While Rust’s approach to memory safety offers many advantages, there are also some drawbacks and limitations that should be considered. One potential limitation is that Rust’s ownership and borrowing system can be difficult to understand for developers who have not worked with it before. This can make writing Rust code more difficult than languages with simpler memory models, such as Python or JavaScript.
Although Rust’s ownership system enhances code safety, it can also complicate working with cyclic data structures. This can lead to a 20–30% increase in the time required to write and debug such code. Rust’s memory safety features, which make the code more resistant to errors, slightly reduce its performance. The performance loss can reach 5–10% compared to C/C++ code. It is important to remember that Rust does not guarantee 100% security. Incorrect code can bypass the system’s guarantees, and vulnerabilities in third-party libraries remain dangerous.

Set of tasks:
(a) Copy the passage on Rust's memory safety from "Although Rust’s ownership" up to and including "libraries remain dangerous.", switching "third-party libraries" to "external crates".
(b) Pick up the passage on the drawbacks of Rust's memory safety after its final sentence and continue writing it.

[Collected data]
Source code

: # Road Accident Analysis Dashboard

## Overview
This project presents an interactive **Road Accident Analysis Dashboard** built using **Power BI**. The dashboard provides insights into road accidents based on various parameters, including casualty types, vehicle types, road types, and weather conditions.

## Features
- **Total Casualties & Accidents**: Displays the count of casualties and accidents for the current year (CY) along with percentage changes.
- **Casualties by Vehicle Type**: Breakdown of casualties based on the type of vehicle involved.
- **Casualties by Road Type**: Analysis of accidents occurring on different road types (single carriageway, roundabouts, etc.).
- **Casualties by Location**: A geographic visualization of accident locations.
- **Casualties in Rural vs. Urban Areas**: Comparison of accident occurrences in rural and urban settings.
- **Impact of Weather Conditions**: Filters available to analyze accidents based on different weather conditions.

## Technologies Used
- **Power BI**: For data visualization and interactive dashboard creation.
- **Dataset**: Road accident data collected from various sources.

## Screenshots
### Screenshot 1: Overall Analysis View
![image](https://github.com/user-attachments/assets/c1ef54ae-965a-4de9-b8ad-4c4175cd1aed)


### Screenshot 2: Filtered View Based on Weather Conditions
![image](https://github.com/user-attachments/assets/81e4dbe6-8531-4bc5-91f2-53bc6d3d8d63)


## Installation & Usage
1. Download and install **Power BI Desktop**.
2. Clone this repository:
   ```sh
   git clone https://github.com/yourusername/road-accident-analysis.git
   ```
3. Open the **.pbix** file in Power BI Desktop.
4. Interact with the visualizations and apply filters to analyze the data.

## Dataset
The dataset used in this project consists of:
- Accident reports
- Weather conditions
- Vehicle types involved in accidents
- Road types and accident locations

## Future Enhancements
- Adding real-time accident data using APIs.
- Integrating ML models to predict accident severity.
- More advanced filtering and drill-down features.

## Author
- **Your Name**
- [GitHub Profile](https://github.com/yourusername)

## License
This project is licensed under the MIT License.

Task results:
(a)
Although Rust’s ownership system enhances code safety, it can also complicate working with cyclic data structures. This can lead to a 20–30% increase in the time required to write and debug such code. Rust’s memory safety features, which make the code more resistant to errors, slightly reduce its performance. The performance loss can reach 5–10% compared to C/C++ code. It is important to remember that Rust does not guarantee 100% security. Incorrect code can bypass the system’s guarantees, and vulnerabilities in external crates remain dangerous.

(b)
Dynamic memory errors pose a significant cybersecurity threat. Attackers are actively exploiting such vulnerabilities to steal data, disrupt systems, and commit other criminal acts. The damage they cause is estimated at several tens of billions of dollars, and reputational losses are manifested long after the cyberattack and may result in further lawsuits and compensation.
The safe programming practices described here can prevent memory issues. However, it should be noted that none of them is universal and it is better to use a combination of them for maximum protection.
To prevent and reduce the negative impact of dynamic memory management, the best solution is to use a comprehensive approach that includes the following: Use of safe programming languages.
Use of sanitizers.
Static code analysis.
Professional development of developers.
This paper has demonstrated a memory buffer overflow vulnerability associated with a violation of security rules when working with it. The results were obtained using the C++ language, which is one of the most commonly used languages for writing applications for SCADA and IIoT devices.
As an optimization and solution to such vulnerabilities, it was proposed to use the Rust language. This helped to avoid errors related to memory management. The peculiarity of using this language helped to avoid the vulnerability described above by preventing memory buffer overruns. Rust mechanisms help to avoid a dozen more memory management vulnerabilities.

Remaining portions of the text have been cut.